SINGAPORE (May 24): Shares of Fraser and Neave got a jolt of caffeine after the company, controlled by Thailand’s richest man, announced plans to enter the Thai coffee market.
F&N, better known for its 100Plus isotonic sports drink, jumped the most in 10 months after saying its joint venture unit would buy out Starbucks Corp’s operations in Thailand.
The deal --- that people with knowledge of the matter said could value Starbucks’ operations there at more than US$500 million ($687 million) -- sparked an early rally of as much 5.2% in F&N’s shares. Shares in F&N ended Friday 5 cents higher at $1.78, with 120.7 million shares changing hands.
“Starbucks is an iconic brand, which will prosper in the burgeoning Thai consumer market,” Nirgunan Tiruchelvam, head of consumer-sector equity research at Exotix Partners, said by telephone on Friday.

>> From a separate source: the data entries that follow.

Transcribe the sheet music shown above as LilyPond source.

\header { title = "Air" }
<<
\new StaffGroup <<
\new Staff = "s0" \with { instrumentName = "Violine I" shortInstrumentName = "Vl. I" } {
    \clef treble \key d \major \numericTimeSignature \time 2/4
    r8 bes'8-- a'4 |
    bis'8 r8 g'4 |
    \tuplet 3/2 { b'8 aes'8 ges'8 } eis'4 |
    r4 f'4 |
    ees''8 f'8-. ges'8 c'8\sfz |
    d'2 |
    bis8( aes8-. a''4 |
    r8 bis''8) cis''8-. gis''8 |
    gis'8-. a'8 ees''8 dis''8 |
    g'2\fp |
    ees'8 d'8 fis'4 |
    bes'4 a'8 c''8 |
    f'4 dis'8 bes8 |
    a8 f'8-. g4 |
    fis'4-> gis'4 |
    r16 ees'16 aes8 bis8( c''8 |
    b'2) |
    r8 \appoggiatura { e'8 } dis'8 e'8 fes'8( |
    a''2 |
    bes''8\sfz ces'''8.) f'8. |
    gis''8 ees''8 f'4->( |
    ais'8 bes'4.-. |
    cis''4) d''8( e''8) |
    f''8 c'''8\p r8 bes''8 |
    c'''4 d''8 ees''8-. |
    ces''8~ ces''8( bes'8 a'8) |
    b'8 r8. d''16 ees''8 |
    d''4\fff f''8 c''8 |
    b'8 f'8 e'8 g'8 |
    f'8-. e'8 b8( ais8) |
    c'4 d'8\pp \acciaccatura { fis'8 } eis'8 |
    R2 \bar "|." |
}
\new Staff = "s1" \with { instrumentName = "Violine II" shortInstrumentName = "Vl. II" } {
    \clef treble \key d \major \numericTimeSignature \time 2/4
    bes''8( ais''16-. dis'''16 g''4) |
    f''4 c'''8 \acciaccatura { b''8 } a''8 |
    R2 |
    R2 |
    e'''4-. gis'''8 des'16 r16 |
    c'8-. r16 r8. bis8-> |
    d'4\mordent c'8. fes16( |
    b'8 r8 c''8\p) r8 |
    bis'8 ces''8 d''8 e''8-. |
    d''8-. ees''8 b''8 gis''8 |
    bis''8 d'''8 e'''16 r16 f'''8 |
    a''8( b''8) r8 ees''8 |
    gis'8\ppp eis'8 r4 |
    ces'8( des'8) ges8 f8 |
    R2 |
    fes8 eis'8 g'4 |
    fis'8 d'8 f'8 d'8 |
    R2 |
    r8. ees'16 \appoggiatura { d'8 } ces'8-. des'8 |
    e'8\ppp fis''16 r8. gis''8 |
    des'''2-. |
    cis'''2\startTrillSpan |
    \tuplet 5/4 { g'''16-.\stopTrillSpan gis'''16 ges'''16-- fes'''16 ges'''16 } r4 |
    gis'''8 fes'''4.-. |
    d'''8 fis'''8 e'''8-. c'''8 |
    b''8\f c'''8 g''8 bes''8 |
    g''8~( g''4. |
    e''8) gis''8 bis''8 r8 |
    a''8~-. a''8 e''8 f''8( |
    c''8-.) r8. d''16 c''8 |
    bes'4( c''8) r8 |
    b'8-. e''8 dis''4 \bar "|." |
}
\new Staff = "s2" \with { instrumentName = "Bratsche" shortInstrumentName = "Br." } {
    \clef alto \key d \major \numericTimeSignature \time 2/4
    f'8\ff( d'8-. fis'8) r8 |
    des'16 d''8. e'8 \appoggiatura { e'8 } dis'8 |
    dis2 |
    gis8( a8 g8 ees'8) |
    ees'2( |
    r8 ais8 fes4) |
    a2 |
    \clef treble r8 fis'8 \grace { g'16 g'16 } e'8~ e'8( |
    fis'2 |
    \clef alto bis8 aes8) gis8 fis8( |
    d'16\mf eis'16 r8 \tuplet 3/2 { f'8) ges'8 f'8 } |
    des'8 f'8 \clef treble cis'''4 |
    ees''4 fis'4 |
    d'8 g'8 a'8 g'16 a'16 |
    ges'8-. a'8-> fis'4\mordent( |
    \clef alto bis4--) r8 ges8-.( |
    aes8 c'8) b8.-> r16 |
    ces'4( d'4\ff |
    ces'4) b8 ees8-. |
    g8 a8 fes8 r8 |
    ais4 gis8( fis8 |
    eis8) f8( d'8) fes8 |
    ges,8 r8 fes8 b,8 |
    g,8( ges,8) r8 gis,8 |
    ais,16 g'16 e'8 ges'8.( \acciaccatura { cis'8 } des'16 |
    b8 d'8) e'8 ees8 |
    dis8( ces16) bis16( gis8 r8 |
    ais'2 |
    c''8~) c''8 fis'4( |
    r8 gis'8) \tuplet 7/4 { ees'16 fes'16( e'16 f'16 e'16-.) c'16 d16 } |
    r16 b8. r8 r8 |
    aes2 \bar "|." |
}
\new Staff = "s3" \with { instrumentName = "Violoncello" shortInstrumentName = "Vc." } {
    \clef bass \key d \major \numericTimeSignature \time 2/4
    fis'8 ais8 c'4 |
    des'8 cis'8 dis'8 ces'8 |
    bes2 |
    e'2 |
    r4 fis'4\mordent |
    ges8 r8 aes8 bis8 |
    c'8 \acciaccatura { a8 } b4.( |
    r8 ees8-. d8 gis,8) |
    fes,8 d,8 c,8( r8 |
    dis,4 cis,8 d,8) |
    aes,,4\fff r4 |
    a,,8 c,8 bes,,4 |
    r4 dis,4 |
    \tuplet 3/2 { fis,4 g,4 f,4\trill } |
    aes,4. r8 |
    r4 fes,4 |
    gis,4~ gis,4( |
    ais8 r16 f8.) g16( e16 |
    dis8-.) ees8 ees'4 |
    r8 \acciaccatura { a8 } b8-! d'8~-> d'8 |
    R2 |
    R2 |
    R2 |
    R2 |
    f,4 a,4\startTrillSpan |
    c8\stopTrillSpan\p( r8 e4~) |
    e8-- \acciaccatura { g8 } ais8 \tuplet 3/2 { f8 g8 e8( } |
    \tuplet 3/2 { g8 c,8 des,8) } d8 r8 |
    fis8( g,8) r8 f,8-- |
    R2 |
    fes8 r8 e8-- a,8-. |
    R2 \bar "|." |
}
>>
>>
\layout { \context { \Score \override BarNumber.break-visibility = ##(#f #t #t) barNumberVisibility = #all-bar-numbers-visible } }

Thai Beverage PCL, which owns 28.5% of Singapore-based F&N, will become a “regional consumer powerhouse with Starbucks, KFC, Chang beer and Thai spirits under its belt,” he said. ThaiBev shares closed flat at 79.5 cents on Friday.
F&N said the venture will bolster its presence in Southeast Asia and is expected to contribute to earnings in the current financial year ending September.
F&N, which also sells Magnolia milk, Fruit Tree juice drinks and King’s ice cream, generated about 40% of its annual revenue in Malaysia, more than a third from Thailand and about a quarter from Singapore, according to the data provided by the company.